RECORDS TO USE —
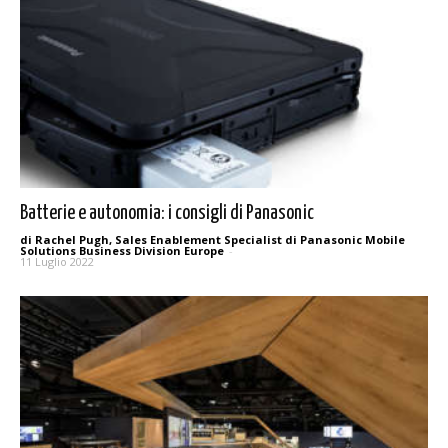
Batterie e autonomia: i consigli di Panasonic
di Rachel Pugh, Sales Enablement Specialist di Panasonic Mobile
Solutions Business Division Europe
-
11 Luglio 2022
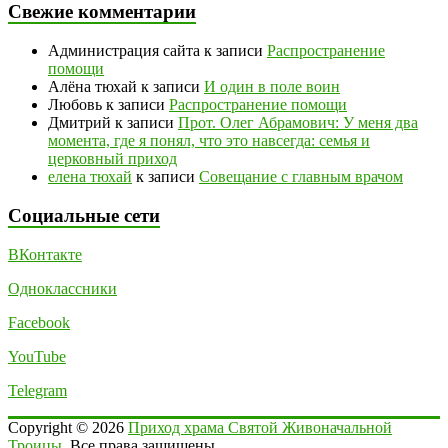
Свежие комментарии
Администрация сайта
к записи
Распространение
помощи
Алёна тюхай
к записи
И один в поле воин
Любовь
к записи
Распространение помощи
Дмитрий
к записи
Прот. Олег Абрамович: У меня два
момента, где я понял, что это навсегда: семья и
церковный приход
елена тюхай
к записи
Совещание с главным врачом
Социальные сети
ВКонтакте
Одноклассники
Facebook
YouTube
Telegram
Copyright © 2026
Приход храма Святой Живоначальной
Троицы
. Все права защищены.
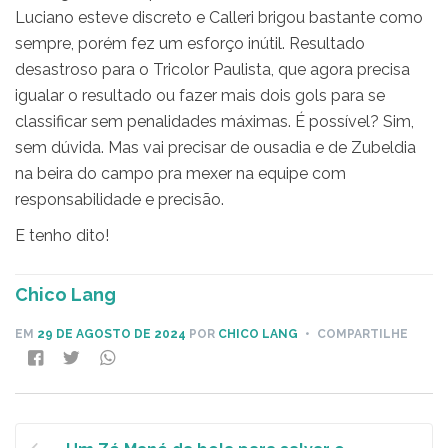
Luciano esteve discreto e Calleri brigou bastante como
sempre, porém fez um esforço inútil. Resultado
desastroso para o Tricolor Paulista, que agora precisa
igualar o resultado ou fazer mais dois gols para se
classificar sem penalidades máximas. É possível? Sim,
sem dúvida. Mas vai precisar de ousadia e de Zubeldia
na beira do campo pra mexer na equipe com
responsabilidade e precisão.
E tenho dito!
Chico Lang
EM
29 DE AGOSTO DE 2024
POR
CHICO LANG
• COMPARTILHE
Navegação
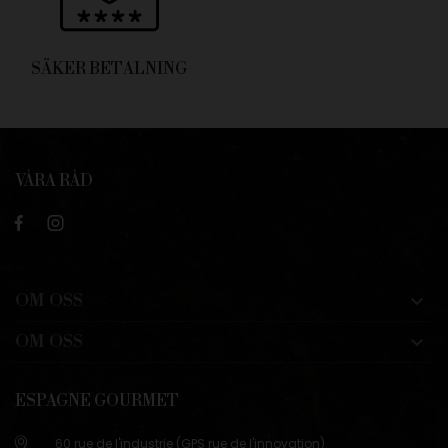
SÄKER BETALNING
VÅRA RÅD
OM OSS

OM OSS

ESPAGNE GOURMET
60 rue de l'industrie (GPS rue de l'innovation)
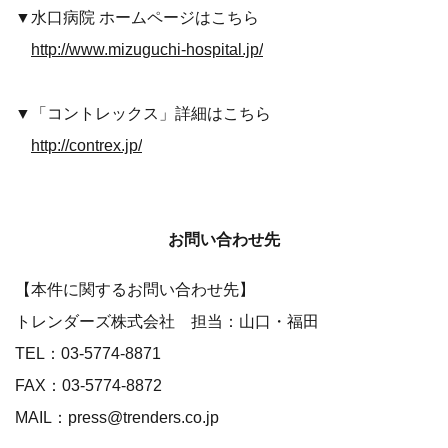
▼水口病院 ホームページはこちら
http://www.mizuguchi-hospital.jp/
▼「コントレックス」詳細はこちら
http://contrex.jp/
お問い合わせ先
【本件に関するお問い合わせ先】
トレンダーズ株式会社 担当：山口・福田
TEL：03-5774-8871
FAX：03-5774-8872
MAIL：press@trenders.co.jp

AIM OF THE EXERCISE — Repeat each entry exactly as given; no pictures belong in the copy.

THE ANSWER —
Batterie e autonomia: i consigli di Panasonic
di Rachel Pugh, Sales Enablement Specialist di Panasonic Mobile
Solutions Business Division Europe
-
11 Luglio 2022
Свежие комментарии
Администрация сайта
к записи
Распространение
помощи
Алёна тюхай
к записи
И один в поле воин
Любовь
к записи
Распространение помощи
Дмитрий
к записи
Прот. Олег Абрамович: У меня два
момента, где я понял, что это навсегда: семья и
церковный приход
елена тюхай
к записи
Совещание с главным врачом
Социальные сети
ВКонтакте
Одноклассники
Facebook
YouTube
Telegram
Copyright © 2026
Приход храма Святой Живоначальной
Троицы
. Все права защищены.
Luciano esteve discreto e Calleri brigou bastante como
sempre, porém fez um esforço inútil. Resultado
desastroso para o Tricolor Paulista, que agora precisa
igualar o resultado ou fazer mais dois gols para se
classificar sem penalidades máximas. É possível? Sim,
sem dúvida. Mas vai precisar de ousadia e de Zubeldia
na beira do campo pra mexer na equipe com
responsabilidade e precisão.
E tenho dito!
Chico Lang
EM
29 DE AGOSTO DE 2024
POR
CHICO LANG
• COMPARTILHE
Navegação
SÄKER BETALNING
VÅRA RÅD
OM OSS

OM OSS

ESPAGNE GOURMET
60 rue de l'industrie (GPS rue de l'innovation)
▼水口病院 ホームページはこちら
http://www.mizuguchi-hospital.jp/
▼「コントレックス」詳細はこちら
http://contrex.jp/
お問い合わせ先
【本件に関するお問い合わせ先】
トレンダーズ株式会社 担当：山口・福田
TEL：03-5774-8871
FAX：03-5774-8872
MAIL：press@trenders.co.jp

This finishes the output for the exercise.